South Korea's Financial Supervisory Service (FSS) is moving forward with a controversial "8-week rule" that would limit insurance payouts for minor injury patients in traffic accidents to an eight-week treatment period. The measure, scheduled for implementation in March 2026, has drawn sharp criticism from medical associations while gaining support from insurers seeking to curb fraudulent claims.

Background and Context

Under the current system, minor injury patients classified with injury grades 12-14 can receive insurance payouts without restrictions for up to four weeks after an accident. Beyond four weeks, insurers previously accepted simple one-line medical certificates stating "treatment is necessary" to continue payments. This approach has led to numerous cases where patients remained in hospitals for months following minor collisions, according to industry sources.

The FSS announced revised enforcement rules on December 30, 2025, establishing eight weeks as the deliberation standard for insurance payouts. The decision was based on data showing that over 90% of minor injury patients complete treatment within this timeframe. The regulatory body is accepting public feedback until February 8 before implementing the changes on March 1.

Key Figures and Entities

The Financial Supervisory Service, South Korea's financial regulator, is spearheading the reform. Insurance companies have largely welcomed the change, viewing it as a necessary tool to filter out what they describe as "fraudulent patients" who exploit the current system.

The Korean Medical Association has emerged as the primary opponent, condemning the measure as "an unlawful act" that "trades the legitimate right of traffic accident victims to receive proper treatment for insurance companies' profits." The association represents many clinics and hospitals that treat minor injury patients and has called for the complete withdrawal of the 8-week rule.

The new regulation creates a hard ceiling of eight weeks for insurance-covered treatment of minor injuries. This contrasts with the previous practice, where treatment duration was effectively at the discretion of healthcare providers. The FSS intends the rule to standardize what constitutes reasonable treatment duration for minor injuries while still ensuring adequate care for legitimate cases.

However, concerns have emerged within the insurance industry itself that the rule might have unintended consequences. An industry source warned that clinics could exploit the guideline by encouraging patients to "receive treatment up to eight weeks" regardless of medical necessity, potentially creating new inefficiencies.

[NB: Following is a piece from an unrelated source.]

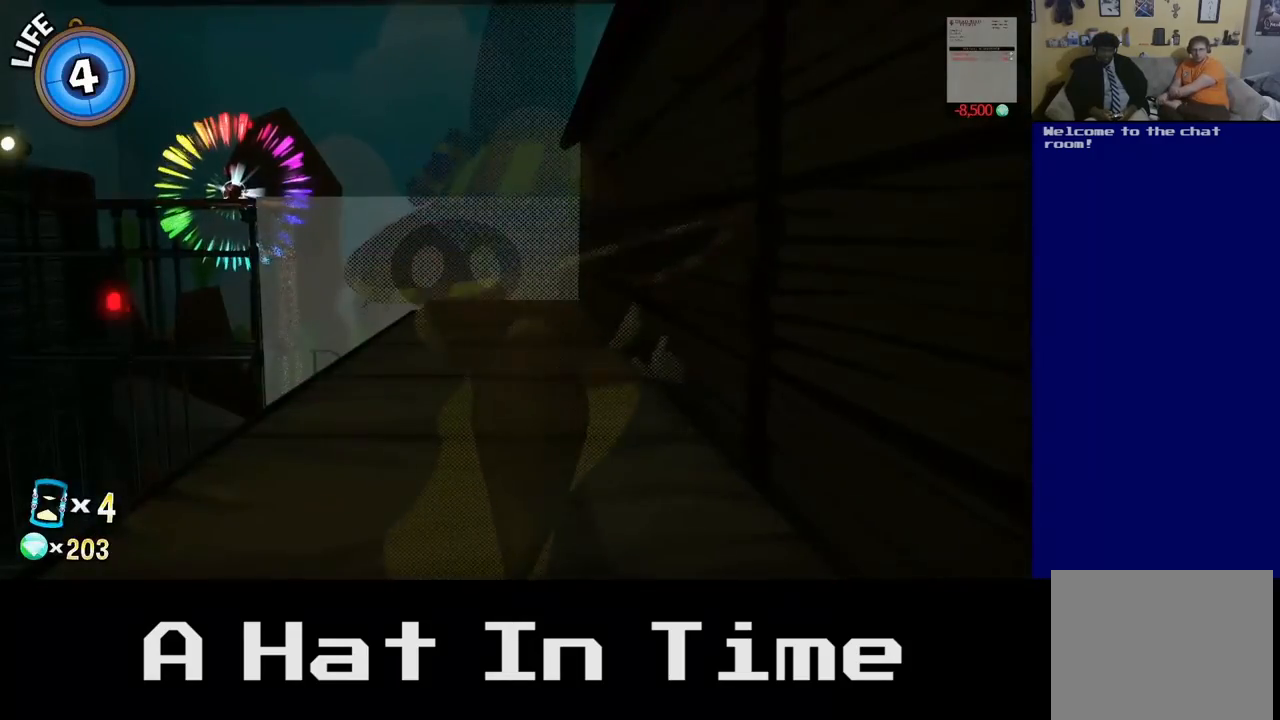
{"buttons": [], "left_stick": "up", "right_stick": "center", "events": []}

International Implications and Policy Response

While specific to South Korea's insurance market, the debate reflects broader global tensions between controlling healthcare costs and ensuring patient access to necessary treatment. Many countries have struggled with similar challenges in balancing fraud prevention in auto insurance systems with appropriate medical care standards.

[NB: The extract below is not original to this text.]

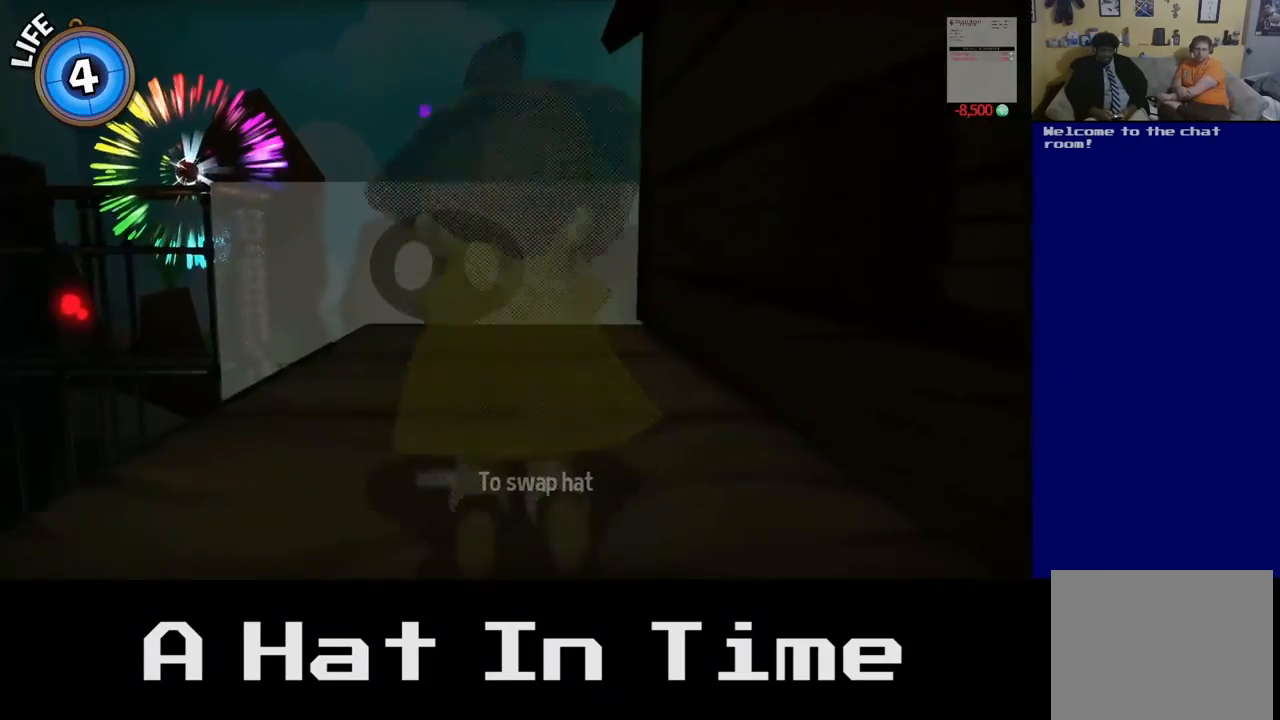
{"buttons": [], "left_stick": "center", "right_stick": "center", "events": []}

The controversy also highlights the difficulties regulators face when establishing standardized treatment protocols. The tension between medical autonomy and regulatory oversight continues to shape healthcare policy worldwide, with South Korea's approach offering another case study in this ongoing policy challenge.

Sources

This report is based on statements from the Financial Supervisory Service, the Korean Medical Association, and representatives from South Korea's insurance industry regarding the implementation of the 8-week rule for minor injury claims.